▸ **SECTION DU DOCUMENT**:
Contribution aux Assises du 16 juin, Changer de cap en France et en Europe

Thèmes : citoyenneté, minorités ethniques, exclusion politique

Voilà bientôt trente ans la Marche pour l’égalité et contre le racisme avait lieu. L’essentiel des revendications de ses milliers de marcheurs demeure encore sans réponse. De nombreux domaines où l’égalité reste à conquérir, celui du politique est assurément le parent pauvre de leur combat. Et pour cause, même dans la production intellectuelle et scientifique relative à l’exclusion multiforme des Français d’origine étrangère, qualifiés ici de Français d’origine non-européenne, peu d’analyses sont consacrées à leur condition politique. Or l’examen de celle-ci permet d’éclairer sur leur condition de dominés. On sait que le sentiment de domination ne débouche pas forcément sur la volonté de s’affranchir, mais on sait aussi que sans la conscience de la domination, il n’y a pas de lutte pour l’émancipation. Mieux encore, il n’y a pas d’avancées dans la lutte pour l’émancipation d’une catégorie de population sans la connaissance de sa propre domination, car elle seule peut savoir, mieux que tout autre, ce qui fait la singularité de son expérience historique. C’est pourquoi, ces dernières années, grâce à la prise de conscience et à l’action collective des Français d’origine non-européenne, il y a eu des mesures remarquées – mais pas forcément remarquables – des pouvoirs publics pour répondre au problème de leur exclusion politique.

Ces Français font l’objet d’une discrimination institutionnelle et politique dont la permanence est donc due, entre autres, à l’insuffisance de leur implication dans son traitement du double point de vue de la connaissance et de l’action. L’appropriation par les Français d’origine non-européenne de la problématique de leur exclusion politique permet l’introduction de cette problématique dans l’espace public, la rendant ainsi visible et crédible, voire légitime. De ce fait, tant qu’elle était publiquement invisible, la discrimination politique des Français d’origine non-européenne n’existait politiquement pas et, par voie de conséquence, ne constituait pas un problème.

▸ **EXTRAIT DE DONNÉES**:
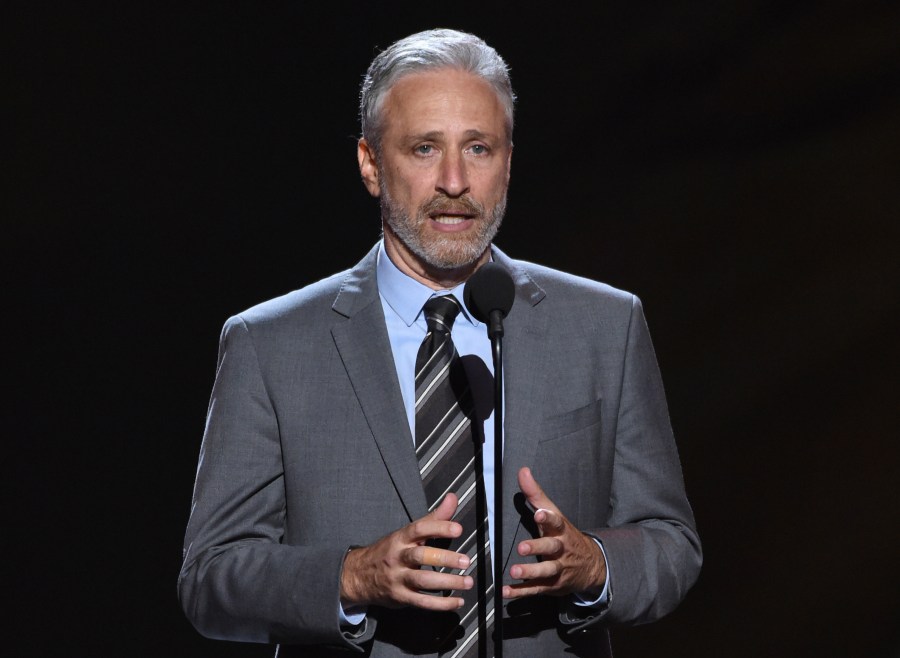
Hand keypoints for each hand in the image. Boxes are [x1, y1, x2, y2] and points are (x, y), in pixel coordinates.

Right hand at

▸ **CONSIGNE DE TRAVAIL**: Reproduisez à l'identique le passage du texte sur l'exclusion politique allant de « Ces Français font » jusqu'à « pas un problème. ». Fiez-vous au seul texte sur l'exclusion politique, et non aux données.

▸ **RÉPONSE ATTENDUE**:
Ces Français font l’objet d’une discrimination institutionnelle et politique dont la permanence est donc due, entre autres, à l’insuffisance de leur implication dans son traitement du double point de vue de la connaissance et de l’action. L’appropriation par les Français d’origine non-européenne de la problématique de leur exclusion politique permet l’introduction de cette problématique dans l’espace public, la rendant ainsi visible et crédible, voire légitime. De ce fait, tant qu’elle était publiquement invisible, la discrimination politique des Français d’origine non-européenne n’existait politiquement pas et, par voie de conséquence, ne constituait pas un problème.